June Stephenson

Personal information
- Full name: June Stephenson
- Born: 30 January 1943 (age 83) Bradford, Yorkshire, England
- Bowling: Right-arm medium
- Role: All-rounder

International information
- National side: England (1966–1976);
- Test debut (cap 66): 18 June 1966 v New Zealand
- Last Test: 24 July 1976 v Australia
- ODI debut (cap 9): 23 June 1973 v International XI
- Last ODI: 8 August 1976 v Australia

Domestic team information
- 1963–1982: Yorkshire

Career statistics
| Competition | WTest | WODI | WFC | WLA |
| Matches | 12 | 9 | 25 | 12 |
| Runs scored | 345 | 60 | 752 | 128 |
| Batting average | 26.53 | 15.00 | 28.92 | 18.28 |
| 100s/50s | 0/3 | 0/0 | 0/6 | 0/1 |
| Top score | 60* | 37 | 90 | 52 |
| Balls bowled | 1,928 | 430 | 3,452 | 592 |
| Wickets | 18 | 10 | 38 | 13 |
| Bowling average | 30.72 | 16.90 | 24.94 | 18.23 |
| 5 wickets in innings | 0 | 0 | 0 | 0 |
| 10 wickets in match | 0 | – | – | – |
| Best bowling | 4/38 | 3/4 | 4/23 | 3/4 |
| Catches/stumpings | 8/– | 5/– | 20/– | 7/– |
- Source: CricketArchive, 5 March 2021

= June Stephenson =

English cricketer (born 1943)

June Stephenson (born 30 January 1943) is an English former cricketer who played as a lower-order batter and right-arm medium bowler. She appeared in 12 Test matches and 9 One Day Internationals for England between 1966 and 1976. She played domestic cricket for Yorkshire.

-------------------------

◆ **THE PROBLEM**: Can you reproduce the June Stephenson profile starting at "June Stephenson (born" and ending at "cricket for Yorkshire.", switching "lower-order batter" to "tail-end batter"? The data that comes next is separate material, unrelated to the June Stephenson profile.

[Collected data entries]
-------------------------

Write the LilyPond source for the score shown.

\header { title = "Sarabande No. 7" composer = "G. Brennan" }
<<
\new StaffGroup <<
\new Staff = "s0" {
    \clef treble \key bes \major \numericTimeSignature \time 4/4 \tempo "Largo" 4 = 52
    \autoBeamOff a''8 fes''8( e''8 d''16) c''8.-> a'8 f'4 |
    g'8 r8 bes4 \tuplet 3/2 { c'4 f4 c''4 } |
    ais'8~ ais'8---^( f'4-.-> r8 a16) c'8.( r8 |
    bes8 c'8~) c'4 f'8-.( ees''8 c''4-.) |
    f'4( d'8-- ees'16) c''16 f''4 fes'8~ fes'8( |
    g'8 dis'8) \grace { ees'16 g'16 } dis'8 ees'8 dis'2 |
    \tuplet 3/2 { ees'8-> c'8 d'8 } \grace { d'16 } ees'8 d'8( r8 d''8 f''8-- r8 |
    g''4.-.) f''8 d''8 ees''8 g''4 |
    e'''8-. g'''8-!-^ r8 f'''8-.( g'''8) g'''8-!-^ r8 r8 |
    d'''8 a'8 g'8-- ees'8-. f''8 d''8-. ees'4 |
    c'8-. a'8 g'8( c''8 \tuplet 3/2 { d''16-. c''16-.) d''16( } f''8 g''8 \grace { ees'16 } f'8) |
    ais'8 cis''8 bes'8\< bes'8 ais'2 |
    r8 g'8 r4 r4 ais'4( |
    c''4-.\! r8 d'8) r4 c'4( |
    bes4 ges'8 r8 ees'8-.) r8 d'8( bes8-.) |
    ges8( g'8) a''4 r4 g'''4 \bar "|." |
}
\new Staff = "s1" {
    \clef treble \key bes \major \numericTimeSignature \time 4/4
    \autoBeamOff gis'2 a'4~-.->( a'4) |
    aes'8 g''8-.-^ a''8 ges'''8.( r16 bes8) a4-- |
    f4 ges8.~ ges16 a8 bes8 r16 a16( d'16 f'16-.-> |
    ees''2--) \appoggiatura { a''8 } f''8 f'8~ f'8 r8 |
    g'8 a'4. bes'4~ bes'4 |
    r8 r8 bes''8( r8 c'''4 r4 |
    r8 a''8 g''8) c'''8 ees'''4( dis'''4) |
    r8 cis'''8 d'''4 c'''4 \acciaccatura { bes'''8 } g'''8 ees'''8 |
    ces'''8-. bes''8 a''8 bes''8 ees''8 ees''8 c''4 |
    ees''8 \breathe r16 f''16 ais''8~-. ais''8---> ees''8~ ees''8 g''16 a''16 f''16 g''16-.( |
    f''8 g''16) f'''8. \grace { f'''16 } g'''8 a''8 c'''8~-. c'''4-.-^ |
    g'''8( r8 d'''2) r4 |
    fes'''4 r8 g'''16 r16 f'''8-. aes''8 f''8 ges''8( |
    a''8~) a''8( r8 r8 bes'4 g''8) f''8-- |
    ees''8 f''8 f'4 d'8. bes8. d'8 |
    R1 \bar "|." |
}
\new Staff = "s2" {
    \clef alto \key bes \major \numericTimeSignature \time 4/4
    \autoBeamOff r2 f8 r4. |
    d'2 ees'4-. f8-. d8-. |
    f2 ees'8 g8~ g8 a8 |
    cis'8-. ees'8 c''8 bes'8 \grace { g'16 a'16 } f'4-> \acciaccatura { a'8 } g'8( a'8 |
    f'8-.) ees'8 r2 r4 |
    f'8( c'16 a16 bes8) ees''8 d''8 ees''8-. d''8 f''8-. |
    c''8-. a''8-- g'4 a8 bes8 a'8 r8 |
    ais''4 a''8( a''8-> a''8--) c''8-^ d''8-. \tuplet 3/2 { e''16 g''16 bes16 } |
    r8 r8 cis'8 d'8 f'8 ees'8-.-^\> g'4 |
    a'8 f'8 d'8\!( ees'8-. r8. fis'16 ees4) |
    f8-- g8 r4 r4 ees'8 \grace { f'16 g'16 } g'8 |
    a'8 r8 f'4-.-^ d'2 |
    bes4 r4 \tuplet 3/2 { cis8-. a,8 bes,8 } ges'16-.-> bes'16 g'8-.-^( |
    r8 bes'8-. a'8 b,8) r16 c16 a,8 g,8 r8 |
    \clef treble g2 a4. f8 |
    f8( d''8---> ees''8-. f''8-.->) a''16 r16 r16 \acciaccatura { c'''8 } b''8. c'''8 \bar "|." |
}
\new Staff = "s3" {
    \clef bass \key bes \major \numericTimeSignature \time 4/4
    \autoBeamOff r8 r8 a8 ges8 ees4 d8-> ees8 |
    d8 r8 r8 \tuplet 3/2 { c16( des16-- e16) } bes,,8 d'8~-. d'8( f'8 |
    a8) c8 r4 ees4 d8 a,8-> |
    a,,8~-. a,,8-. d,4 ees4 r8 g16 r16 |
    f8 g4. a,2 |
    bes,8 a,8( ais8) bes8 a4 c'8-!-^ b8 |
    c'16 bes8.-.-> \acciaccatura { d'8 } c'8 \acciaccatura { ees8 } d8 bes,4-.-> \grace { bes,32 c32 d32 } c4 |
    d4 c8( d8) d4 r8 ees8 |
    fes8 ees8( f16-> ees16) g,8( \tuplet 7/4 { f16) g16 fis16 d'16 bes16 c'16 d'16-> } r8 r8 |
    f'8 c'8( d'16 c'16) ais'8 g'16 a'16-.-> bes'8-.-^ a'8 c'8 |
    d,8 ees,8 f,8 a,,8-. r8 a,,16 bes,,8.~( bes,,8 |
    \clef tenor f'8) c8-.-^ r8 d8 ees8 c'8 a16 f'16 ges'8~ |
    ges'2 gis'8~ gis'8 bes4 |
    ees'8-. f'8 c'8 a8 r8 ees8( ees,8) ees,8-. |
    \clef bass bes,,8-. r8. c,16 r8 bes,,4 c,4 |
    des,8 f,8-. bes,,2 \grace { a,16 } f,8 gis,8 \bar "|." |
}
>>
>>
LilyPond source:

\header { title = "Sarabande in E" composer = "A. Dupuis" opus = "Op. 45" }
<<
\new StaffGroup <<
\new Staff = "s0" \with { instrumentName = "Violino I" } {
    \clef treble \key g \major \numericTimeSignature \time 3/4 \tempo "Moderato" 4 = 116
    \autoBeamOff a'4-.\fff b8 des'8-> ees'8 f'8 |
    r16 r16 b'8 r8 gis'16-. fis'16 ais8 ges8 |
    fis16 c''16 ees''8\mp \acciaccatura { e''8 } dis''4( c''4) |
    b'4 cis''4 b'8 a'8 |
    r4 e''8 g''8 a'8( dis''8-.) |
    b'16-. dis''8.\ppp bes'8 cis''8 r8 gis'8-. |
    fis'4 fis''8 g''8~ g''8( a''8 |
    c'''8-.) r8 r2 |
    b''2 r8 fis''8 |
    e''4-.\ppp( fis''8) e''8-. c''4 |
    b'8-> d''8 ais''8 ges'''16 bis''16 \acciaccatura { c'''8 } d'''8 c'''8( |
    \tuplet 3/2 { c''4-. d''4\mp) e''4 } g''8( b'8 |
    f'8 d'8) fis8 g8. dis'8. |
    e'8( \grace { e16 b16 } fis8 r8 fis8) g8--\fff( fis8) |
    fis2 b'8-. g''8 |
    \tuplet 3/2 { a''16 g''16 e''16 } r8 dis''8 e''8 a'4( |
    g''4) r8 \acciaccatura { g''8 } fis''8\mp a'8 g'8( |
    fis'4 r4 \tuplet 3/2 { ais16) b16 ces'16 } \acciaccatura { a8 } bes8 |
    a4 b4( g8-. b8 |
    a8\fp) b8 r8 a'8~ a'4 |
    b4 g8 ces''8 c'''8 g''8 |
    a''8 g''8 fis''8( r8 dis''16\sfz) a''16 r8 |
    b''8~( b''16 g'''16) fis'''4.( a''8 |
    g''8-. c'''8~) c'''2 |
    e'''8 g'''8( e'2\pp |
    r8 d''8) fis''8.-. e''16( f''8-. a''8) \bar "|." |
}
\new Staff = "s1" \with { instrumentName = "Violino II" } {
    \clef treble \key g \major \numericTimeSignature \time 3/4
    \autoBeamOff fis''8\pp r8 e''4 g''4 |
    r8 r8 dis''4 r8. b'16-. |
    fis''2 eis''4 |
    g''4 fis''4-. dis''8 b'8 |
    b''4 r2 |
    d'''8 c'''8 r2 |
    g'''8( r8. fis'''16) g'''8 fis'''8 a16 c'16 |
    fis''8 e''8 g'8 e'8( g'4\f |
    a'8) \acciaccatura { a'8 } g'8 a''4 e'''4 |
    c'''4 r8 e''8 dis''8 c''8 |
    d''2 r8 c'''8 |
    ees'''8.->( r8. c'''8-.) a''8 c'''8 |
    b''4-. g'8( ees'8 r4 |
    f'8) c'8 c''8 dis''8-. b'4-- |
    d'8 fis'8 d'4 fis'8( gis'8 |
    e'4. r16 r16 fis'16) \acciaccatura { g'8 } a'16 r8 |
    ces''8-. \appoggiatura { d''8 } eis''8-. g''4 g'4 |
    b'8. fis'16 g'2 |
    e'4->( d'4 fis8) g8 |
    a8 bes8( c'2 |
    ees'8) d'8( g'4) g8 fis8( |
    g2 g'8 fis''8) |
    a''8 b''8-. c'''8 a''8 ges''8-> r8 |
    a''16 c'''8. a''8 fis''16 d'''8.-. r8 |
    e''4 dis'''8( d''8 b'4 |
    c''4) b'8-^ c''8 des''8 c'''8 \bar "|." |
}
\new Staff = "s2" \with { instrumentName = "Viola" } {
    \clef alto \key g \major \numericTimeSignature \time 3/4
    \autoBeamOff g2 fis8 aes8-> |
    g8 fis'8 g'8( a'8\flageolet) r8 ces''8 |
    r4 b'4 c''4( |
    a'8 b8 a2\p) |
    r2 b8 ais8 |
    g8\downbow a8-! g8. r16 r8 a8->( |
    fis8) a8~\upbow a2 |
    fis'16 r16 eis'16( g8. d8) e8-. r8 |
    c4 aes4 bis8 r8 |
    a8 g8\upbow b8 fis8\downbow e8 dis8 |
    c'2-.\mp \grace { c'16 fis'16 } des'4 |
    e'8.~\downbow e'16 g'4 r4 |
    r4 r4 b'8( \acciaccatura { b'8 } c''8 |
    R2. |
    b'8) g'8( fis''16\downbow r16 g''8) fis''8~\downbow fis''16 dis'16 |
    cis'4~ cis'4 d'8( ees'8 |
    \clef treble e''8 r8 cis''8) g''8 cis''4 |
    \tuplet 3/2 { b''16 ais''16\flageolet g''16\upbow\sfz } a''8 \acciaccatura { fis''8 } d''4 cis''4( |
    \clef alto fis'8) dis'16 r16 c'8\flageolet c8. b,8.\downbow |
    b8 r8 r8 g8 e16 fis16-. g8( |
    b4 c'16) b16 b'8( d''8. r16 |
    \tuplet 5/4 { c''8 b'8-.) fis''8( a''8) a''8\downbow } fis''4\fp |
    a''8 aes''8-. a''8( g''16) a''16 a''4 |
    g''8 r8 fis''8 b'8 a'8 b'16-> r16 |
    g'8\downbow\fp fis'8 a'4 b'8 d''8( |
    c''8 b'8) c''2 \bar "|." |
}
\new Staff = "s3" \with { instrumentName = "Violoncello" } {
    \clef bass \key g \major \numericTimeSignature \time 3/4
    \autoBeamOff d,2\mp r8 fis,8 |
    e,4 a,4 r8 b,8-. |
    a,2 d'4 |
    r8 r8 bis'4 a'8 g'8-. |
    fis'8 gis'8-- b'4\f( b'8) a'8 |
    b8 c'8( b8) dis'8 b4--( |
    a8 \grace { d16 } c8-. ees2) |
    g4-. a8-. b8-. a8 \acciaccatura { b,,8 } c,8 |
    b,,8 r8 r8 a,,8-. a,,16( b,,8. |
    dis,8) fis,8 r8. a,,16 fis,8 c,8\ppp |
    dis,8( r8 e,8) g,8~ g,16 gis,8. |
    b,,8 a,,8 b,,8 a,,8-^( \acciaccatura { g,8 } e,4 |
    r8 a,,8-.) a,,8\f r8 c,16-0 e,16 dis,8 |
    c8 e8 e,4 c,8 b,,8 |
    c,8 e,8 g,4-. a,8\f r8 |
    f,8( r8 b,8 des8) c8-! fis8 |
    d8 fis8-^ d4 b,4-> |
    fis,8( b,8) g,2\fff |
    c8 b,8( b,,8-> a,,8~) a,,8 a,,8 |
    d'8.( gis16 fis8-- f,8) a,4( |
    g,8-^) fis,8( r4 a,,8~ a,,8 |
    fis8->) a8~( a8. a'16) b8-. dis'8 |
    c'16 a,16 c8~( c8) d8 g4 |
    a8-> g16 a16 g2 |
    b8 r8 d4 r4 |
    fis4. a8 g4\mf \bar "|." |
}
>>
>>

-------------------------

◆ **SOLVED EXERCISE**:
June Stephenson (born 30 January 1943) is an English former cricketer who played as a tail-end batter and right-arm medium bowler. She appeared in 12 Test matches and 9 One Day Internationals for England between 1966 and 1976. She played domestic cricket for Yorkshire.